K Nearest Neighbours
What is K-nearest neighbours?
K-nearest neighbours is a supervised machine learning algorithm used for both classification and regression tasks. It assigns a category or a numerical value to a new, unknown data point based on the known outputs of the data points that are spatially closest to it within a structured dataset.
What does the "K" represent in the algorithm?
The "K" represents a predefined integer that dictates exactly how many neighboring data points the algorithm must evaluate when making a prediction. For example, if a data scientist sets K to 5, the algorithm will identify the 5 closest existing data points to the new input. It then uses the majority category or the average numerical value of those 5 specific points to compute the final output.
How does the algorithm computationally determine which data points are the closest?
The algorithm determines proximity by calculating the exact geometric distance between the new data point and every existing data point in the dataset. This is typically achieved using standard mathematical distance metrics, primarily Euclidean distance, which measures the direct straight-line distance between points in a multi-dimensional space, or Manhattan distance, which measures distance along grid-like axes.
What is the theoretical classification of this algorithm?
Theoretically, K-nearest neighbours is classified as a "lazy learning" and "non-parametric" algorithm. It is considered "lazy" because it does not construct an abstract mathematical model during a dedicated training phase. Instead, it memorizes the entire dataset and performs all distance computations only at the exact moment a prediction is requested. It is "non-parametric" because it makes zero underlying statistical assumptions about how the data is distributed.
Which programming languages and libraries are utilized to execute K-nearest neighbours?
Python is the dominant programming language for executing this algorithm. Developers rely on the scikit-learn machine learning library. Depending on the objective, they import and utilize either the KNeighborsClassifier module to predict discrete categories or the KNeighborsRegressor module to predict continuous numerical values.
How is K-nearest neighbours utilized in the field of Data Science?

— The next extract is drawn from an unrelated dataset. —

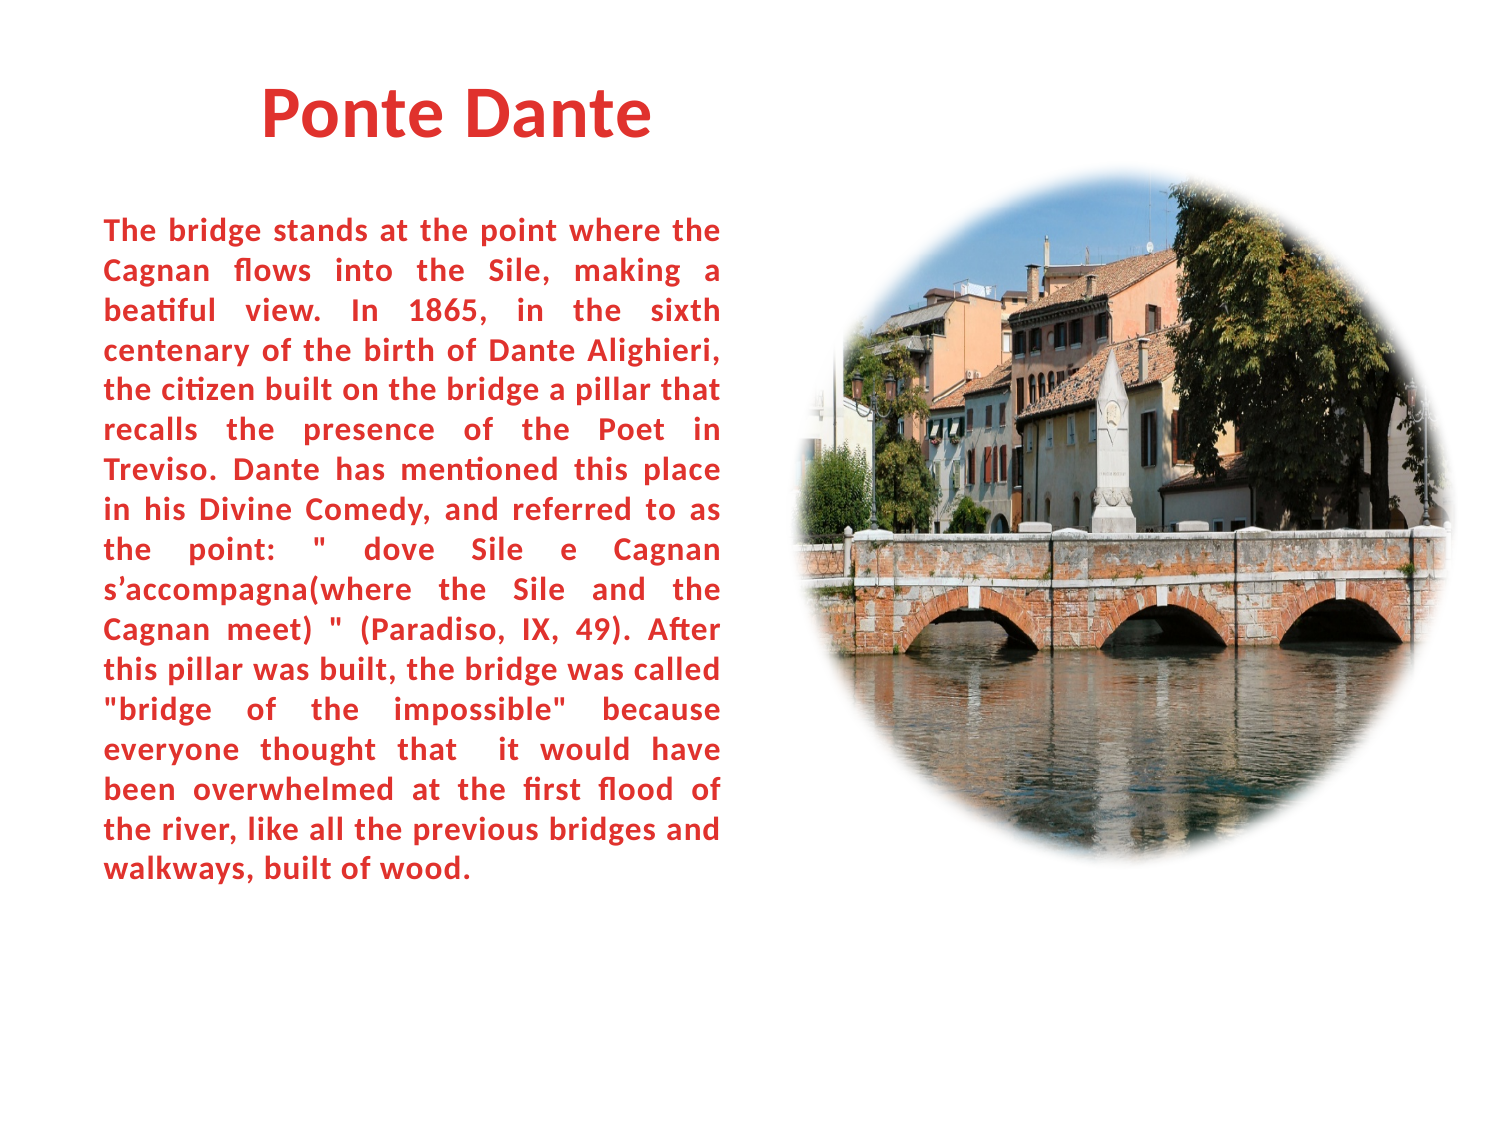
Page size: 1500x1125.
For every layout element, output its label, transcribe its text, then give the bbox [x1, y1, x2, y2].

In data science, KNN is frequently applied to missing data imputation and pattern recognition tasks, such as credit risk assessment. For example, a data scientist at a bank receives an application from a new client and needs to predict the probability of loan default. The algorithm plots the new client into a dataset based on numerical variables such as annual income, current debt amount, and years of employment. If K is set to 15, the algorithm locates the 15 historical clients with the most mathematically similar financial profiles. If 12 of those 15 closest clients successfully repaid their loans, the algorithm classifies the new client as a low credit risk based on strict proximity.